Police in Victoria, Australia made one of the easiest captures to date after a would-be car thief locked himself inside the vehicle he was trying to take. We have yet again a prime example that many crooks who steal cars probably do so because they’re not smart enough to figure out how to make money legitimately.
According to a press release from police, the BMW this suspect tried taking had been parked outside a gas station. The owner failed to lock the doors, a big no-no we have to say, and walked inside. Somehow, the would-be thief figured out the Bimmer was unlocked and climbed inside.

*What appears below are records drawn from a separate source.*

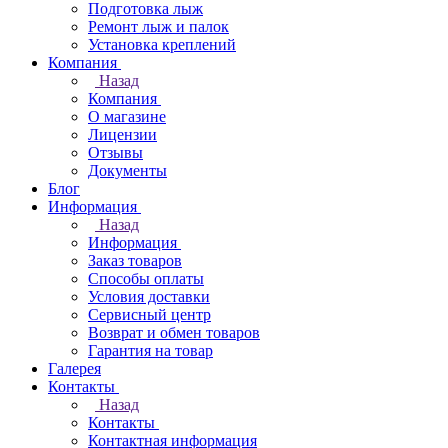
Подготовка лыж
Ремонт лыж и палок
Установка креплений
Компания
Назад
Компания
О магазине
Лицензии
Отзывы
Документы
Блог
Информация
Назад
Информация
Заказ товаров
Способы оплаты
Условия доставки
Сервисный центр
Возврат и обмен товаров
Гарантия на товар
Галерея
Контакты
Назад
Контакты
Контактная информация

Thankfully the owner noticed someone was in his car, so he ran back to confront the person. But the criminal decided to play his big trump card and locked the doors. The only problem was the car owner had the keys in his hand, which he displayed to the would-be thief tauntingly.
The Bimmer owner called police, who probably got a nice laugh when they showed up. After all, how many times do they find thieves trapped inside the very thing they were trying to steal? Also, is there no way to physically unlock and open the door on a BMW? Most cars, even modern ones, have a manual lock release for emergencies, so we’re genuinely asking.

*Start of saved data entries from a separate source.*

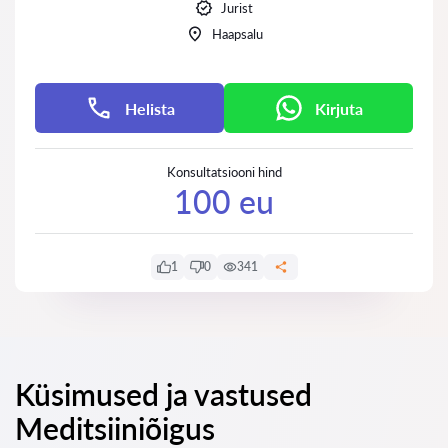
Jurist
Haapsalu
Helista
Kirjuta
Konsultatsiooni hind
100 eu
1
0
341
Küsimused ja vastused
Meditsiiniõigus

Officers were able to arrest the 24-year-old man trapped inside the luxury car, which looks to be a 5 Series. The press release says it was “one of the simpler arrest of their careers.” Indeed.
Sadly, we’ve seen a lot of car thefts where people have left their keys in the car. With keyless ignitions, some people are lazy and leave their fob in the cupholder, even when they run inside a store. It’s a horrible habit. So is leaving your doors unlocked, even when your ride is parked inside your garage at home.